Но рассказ мой еще не полностью закончен. Ряд дополнительных сведений об этих событиях должен был быть включен в предыдущую часть моих записей, но я просто не нашел места, куда бы они могли достаточно органично войти.
Они касаются одного странного случая, когда была украдена одежда, и когда появился Вильям Джонс. Одежда была украдена несколько дней спустя после происшествия на пустоши. Марта закончила стирку в тот день еще до наступления жаркого полдня, развесив белье на веревке. Придя за высохшим бельем, она обнаружила пропажу: мой старый комбинезон, рубашка Роланда и чья-то пара носков исчезли.
Эта кража произвела у всех нас переполох, ибо такое не часто случается. Мы перебрали всех своих соседей с чувством некоторого смущения, хотя мы и говорили осторожно, и нас никто не мог слышать, но сама мысль об этом по отношению к ним была несправедливой.
Мы вспоминали об этом в течение нескольких дней и, в конце концов, сошлись на том, что кража была делом рук какого-то бродяги, хотя это объяснение было мало правдоподобным, поскольку мы живем вдали от дорог и бродяги почти не появляются в наших краях, а в этом году особенно. Этот год был годом экономического процветания, и бродяг, искавших работу, было крайне мало.
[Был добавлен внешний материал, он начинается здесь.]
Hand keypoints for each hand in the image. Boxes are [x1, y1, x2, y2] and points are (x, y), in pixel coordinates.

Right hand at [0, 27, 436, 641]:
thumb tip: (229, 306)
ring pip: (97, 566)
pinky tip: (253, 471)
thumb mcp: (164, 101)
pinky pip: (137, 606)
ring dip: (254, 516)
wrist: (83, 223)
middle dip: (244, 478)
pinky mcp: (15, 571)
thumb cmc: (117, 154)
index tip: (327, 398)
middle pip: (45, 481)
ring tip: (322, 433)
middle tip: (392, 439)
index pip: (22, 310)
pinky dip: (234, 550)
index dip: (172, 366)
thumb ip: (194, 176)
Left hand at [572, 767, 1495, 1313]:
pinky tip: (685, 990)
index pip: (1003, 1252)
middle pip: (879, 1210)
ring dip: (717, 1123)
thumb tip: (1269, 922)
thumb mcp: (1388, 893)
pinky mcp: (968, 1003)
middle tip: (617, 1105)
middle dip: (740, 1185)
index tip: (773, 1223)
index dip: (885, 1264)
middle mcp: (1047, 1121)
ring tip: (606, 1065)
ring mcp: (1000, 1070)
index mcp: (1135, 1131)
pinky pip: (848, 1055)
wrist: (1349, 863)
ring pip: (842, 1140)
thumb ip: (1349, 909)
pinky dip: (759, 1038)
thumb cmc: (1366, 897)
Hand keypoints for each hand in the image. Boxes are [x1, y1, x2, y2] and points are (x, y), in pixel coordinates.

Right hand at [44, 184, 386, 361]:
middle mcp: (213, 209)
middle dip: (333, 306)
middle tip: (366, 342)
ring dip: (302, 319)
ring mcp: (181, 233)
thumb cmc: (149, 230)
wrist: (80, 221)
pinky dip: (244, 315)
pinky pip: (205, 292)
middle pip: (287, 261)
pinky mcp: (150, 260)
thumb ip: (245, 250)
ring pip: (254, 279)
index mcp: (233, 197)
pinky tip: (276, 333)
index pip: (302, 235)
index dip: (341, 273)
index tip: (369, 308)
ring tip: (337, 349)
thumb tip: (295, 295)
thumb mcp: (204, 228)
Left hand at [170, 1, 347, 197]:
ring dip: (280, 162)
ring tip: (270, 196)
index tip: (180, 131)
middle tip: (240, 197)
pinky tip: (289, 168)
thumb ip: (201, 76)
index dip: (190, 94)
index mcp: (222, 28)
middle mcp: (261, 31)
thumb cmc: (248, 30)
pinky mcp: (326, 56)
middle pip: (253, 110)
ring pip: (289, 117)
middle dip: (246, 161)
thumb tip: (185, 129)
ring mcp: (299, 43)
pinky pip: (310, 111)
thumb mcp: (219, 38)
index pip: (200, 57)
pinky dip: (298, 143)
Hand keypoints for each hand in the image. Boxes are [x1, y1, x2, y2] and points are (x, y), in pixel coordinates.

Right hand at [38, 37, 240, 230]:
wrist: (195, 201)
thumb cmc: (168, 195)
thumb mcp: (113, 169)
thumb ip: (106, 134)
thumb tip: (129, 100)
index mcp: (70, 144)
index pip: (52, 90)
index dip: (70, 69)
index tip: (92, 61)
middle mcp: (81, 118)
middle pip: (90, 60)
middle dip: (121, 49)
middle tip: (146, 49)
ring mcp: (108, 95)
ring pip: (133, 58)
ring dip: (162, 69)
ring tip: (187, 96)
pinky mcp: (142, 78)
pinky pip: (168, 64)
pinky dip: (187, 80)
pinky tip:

Прошло примерно две недели со дня кражи, когда в нашем доме появился Вильям Джонс и спросил, не нужна ли помощь в уборке урожая? Мы с радостью приняли его, поскольку рабочих рук не хватало, зарплата, которую он просил, была меньше обычной… Мы взяли его только на сезон уборки урожая, ноон оказался таким хорошим работником, что остался у нас еще на несколько лет. И сейчас, когда я пишу эти строки, он все еще живет у нас, а в это время находится во дворе в сарае, где осматривает сноповязалку.
Есть что-то странное в Вильяме Джонсе. В нашей местности человек очень скоро получает прозвище или его зовут уменьшительным именем от его собственного. Но Вильям Джонс всегда оставался Вильямом. Его никогда не называли Вилл или Уилли, не называли кличками: Спайк или Бад, или Кид. В нем есть какое-то спокойное достоинство, которое заставляет других людей относиться к нему с уважением, а его любовь к работе, спокойный и разумный подход ко всякому делу завоевали для него в нашем кругу место, значительно более высокое, чем обычно занимает простой человек или простой рабочий.
Он совершенно не пьет. Это очень хорошее качество, за которое я его уважаю, хотя было время, когда я думал, что это не совсем так. Когда он пришел к нам, его голова была перевязана бинтом, и он объяснил нам с некоторым смущением, что его избили в драке в каком-то баре там, за рекой, в округе Кроуфорд.